Claim detection for fact-checking [Supervisor: Dr Arkaitz Zubiaga] Fact-checking is an increasingly important process to prevent diffusion of inaccurate claims by politicians and other influential people, as well as to keep society informed on social issues including politics, economy or health. Given the volume of data to monitor across sources, one of the key challenges for fact-checkers is the identification and prioritisation of claims to be checked. This PhD project will focus on the development of automated methods to detect and prioritise these claims from multiple sources, focusing on NLP.
Understanding the dynamics of live audiences [Supervisor: Prof Pat Healey] A key part of the lived experience is the social interactions with and between audience members. These interactions are mediated by a rich variety of behaviours cheers, jeers, booing, laughing, coughing, fidgeting. One interesting area for research is how we can sense these behaviours and what they tell us about audience engagement, ‘hotspots’ and the concept of liveness. A second interesting area is how they can be reproduced in remote interactions – how do we recreate the sense of ‘being there’ in virtual or mediated live interactions.
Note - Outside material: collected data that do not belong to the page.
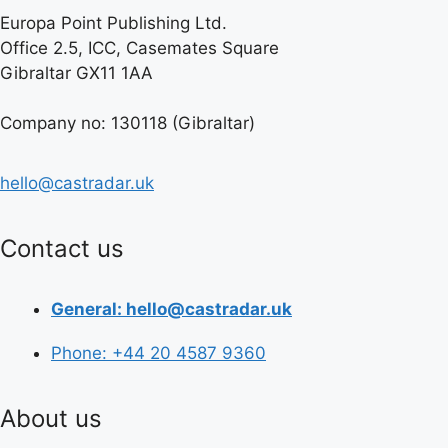
Europa Point Publishing Ltd.
Office 2.5, ICC, Casemates Square
Gibraltar GX11 1AA
Company no: 130118 (Gibraltar)
hello@castradar.uk
Contact us
General: hello@castradar.uk
Phone: +44 20 4587 9360
About us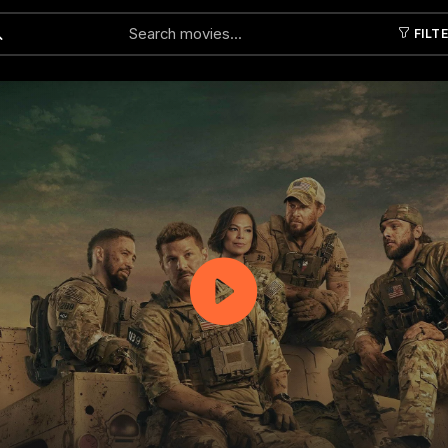
FILT
Submit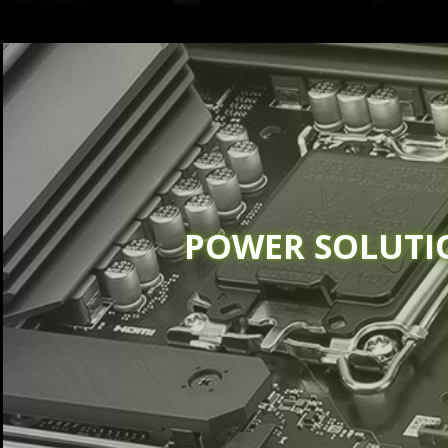
POWER SOLUTI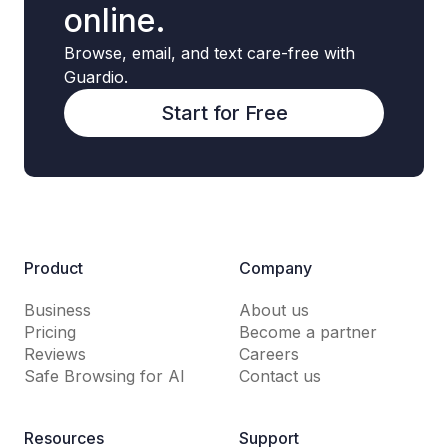
online.
Browse, email, and text care-free with
Guardio.
Start for Free
Product
Company
Business
About us
Pricing
Become a partner
Reviews
Careers
Safe Browsing for AI
Contact us
Resources
Support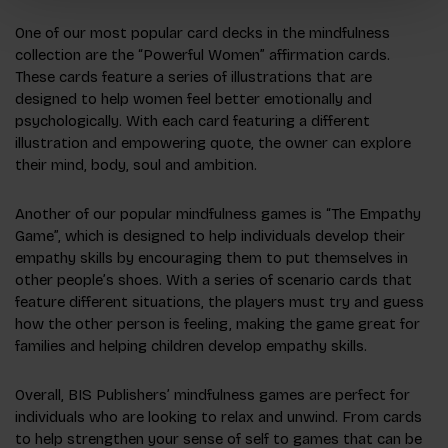
One of our most popular card decks in the mindfulness
collection are the “Powerful Women” affirmation cards.
These cards feature a series of illustrations that are
designed to help women feel better emotionally and
psychologically. With each card featuring a different
illustration and empowering quote, the owner can explore
their mind, body, soul and ambition.
Another of our popular mindfulness games is “The Empathy
Game”, which is designed to help individuals develop their
empathy skills by encouraging them to put themselves in
other people’s shoes. With a series of scenario cards that
feature different situations, the players must try and guess
how the other person is feeling, making the game great for
families and helping children develop empathy skills.
Overall, BIS Publishers’ mindfulness games are perfect for
individuals who are looking to relax and unwind. From cards
to help strengthen your sense of self to games that can be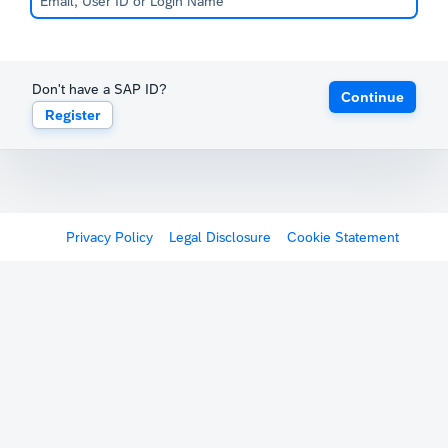
Don't have a SAP ID?
Continue
Register
Privacy Policy
Legal Disclosure
Cookie Statement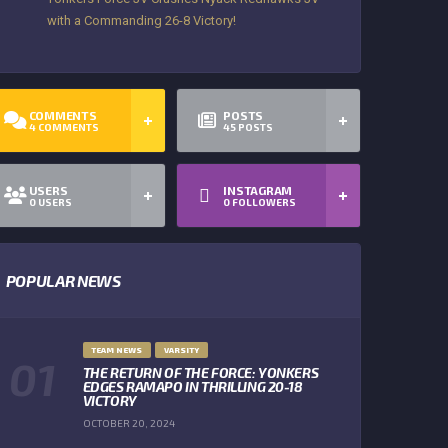
with a Commanding 26-8 Victory!
COMMENTS
POSTS
4
COMMENTS
45
POSTS
USERS
INSTAGRAM
0
USERS
0
FOLLOWERS
POPULAR NEWS
TEAM NEWS
VARSITY
THE RETURN OF THE FORCE: YONKERS
EDGES RAMAPO IN THRILLING 20-18
VICTORY
OCTOBER 20, 2024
Vibrotactile haptic feedback for fully immersive media content [Supervisor: Dr Lorenzo Jamone] Think about watching MasterChef, while comfortably sitting on your sofa, and being able to “touch” and “feel” the ingredients Gordon Ramsay is using; think about feeling the exact thickness of that chocolate mousse while Gordon Ramsay is stirring it and explaining how it should be done. Sweet! This kind of “Tactile TV” is the media of the future. Extending preliminary work of the CRISP team at QMUL, in the context of robotic teleoperation and Virtual Reality, the student will develop solutions to provide users with vibrotactile feedback that brings information about the stiffness and texture of remote objects and environments, using affordable wearable wireless technologies.